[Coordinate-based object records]
================================

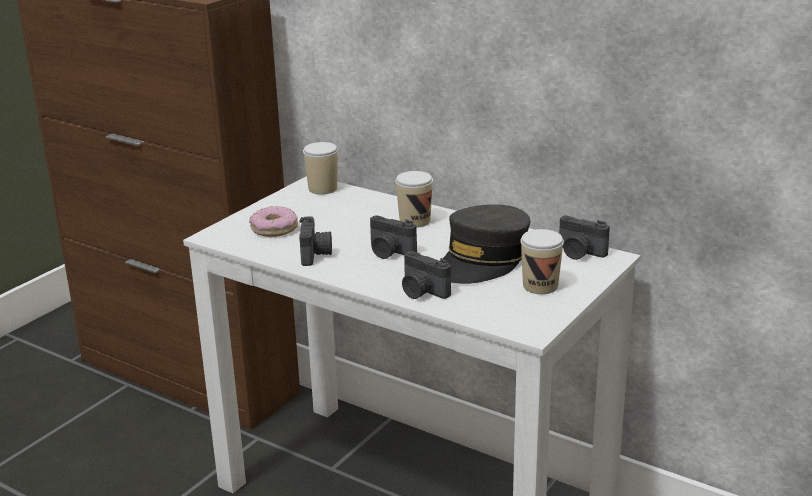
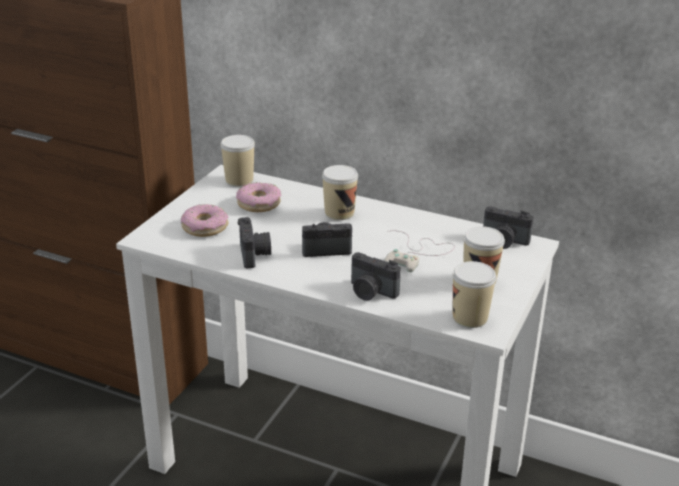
camera: 10 degrees left, 5 degrees up
(335, 210) = (259, 203): none -> donut
(389, 252) = (326, 249): camera -> camera turned 150 degrees clockwise
(483, 260) = (417, 253): grey cap -> white game controller
(517, 319) = (470, 317): none -> cup

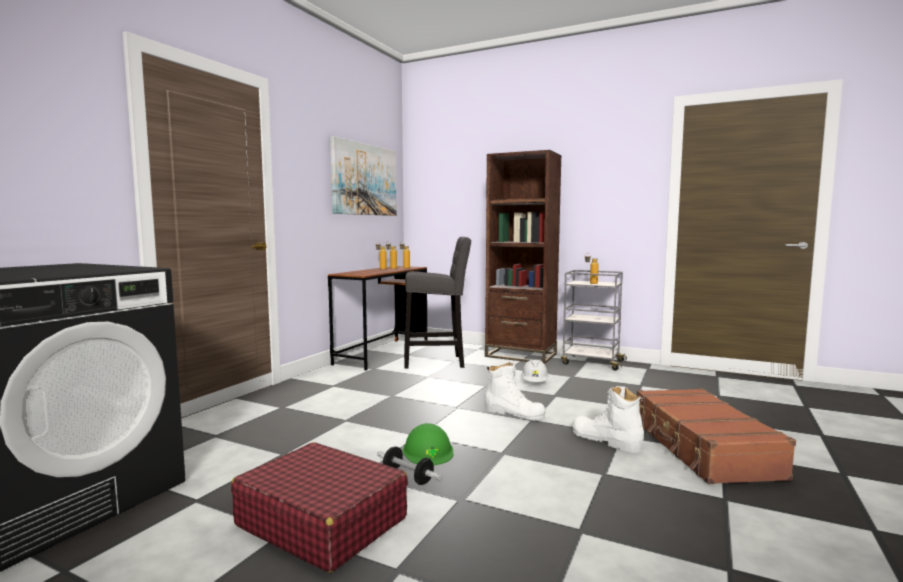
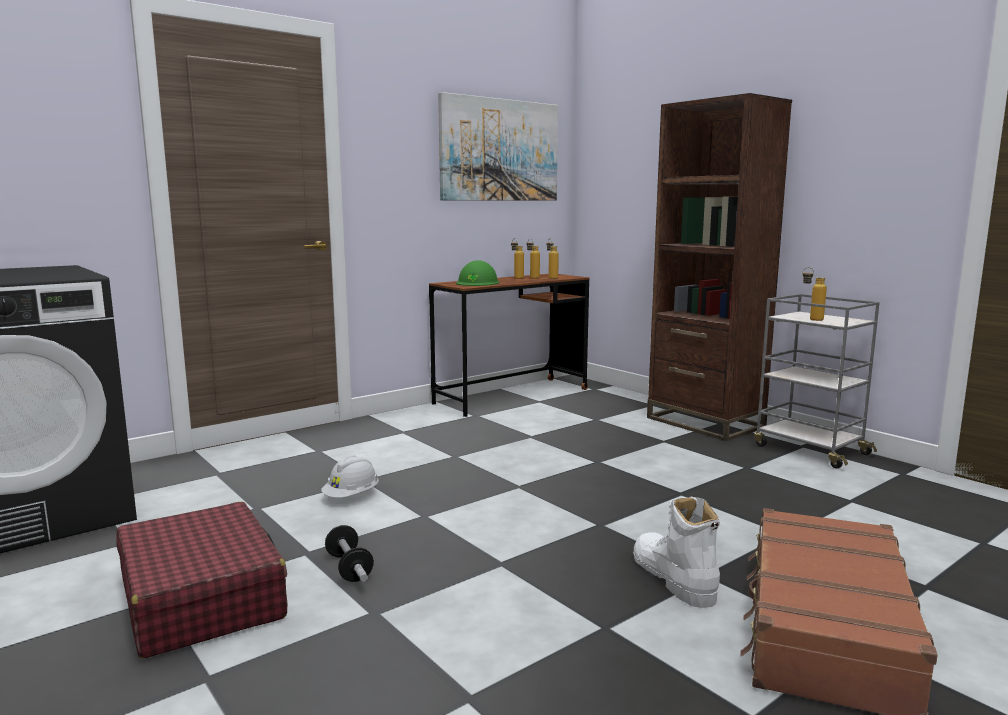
camera: 25 degrees right, 5 degrees up
(428, 451) = (412, 539): green hard hat -> green hard hat (477, 282)
(437, 362) = (569, 417): grey stool -> none
(514, 413) = (586, 509): white boot -> none
(534, 383) = (673, 469): white hard hat -> white hard hat (351, 496)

================================

- TASK ITEM:
All lines from the one holding "(483, 260) = (417, 253): grey" through the last line of the records need to be copied exactly, both ends included, and the pictures left behind.

- RESULT OF THE EXERCISE:
(483, 260) = (417, 253): grey cap -> white game controller
(517, 319) = (470, 317): none -> cup

camera: 25 degrees right, 5 degrees up
(428, 451) = (412, 539): green hard hat -> green hard hat (477, 282)
(437, 362) = (569, 417): grey stool -> none
(514, 413) = (586, 509): white boot -> none
(534, 383) = (673, 469): white hard hat -> white hard hat (351, 496)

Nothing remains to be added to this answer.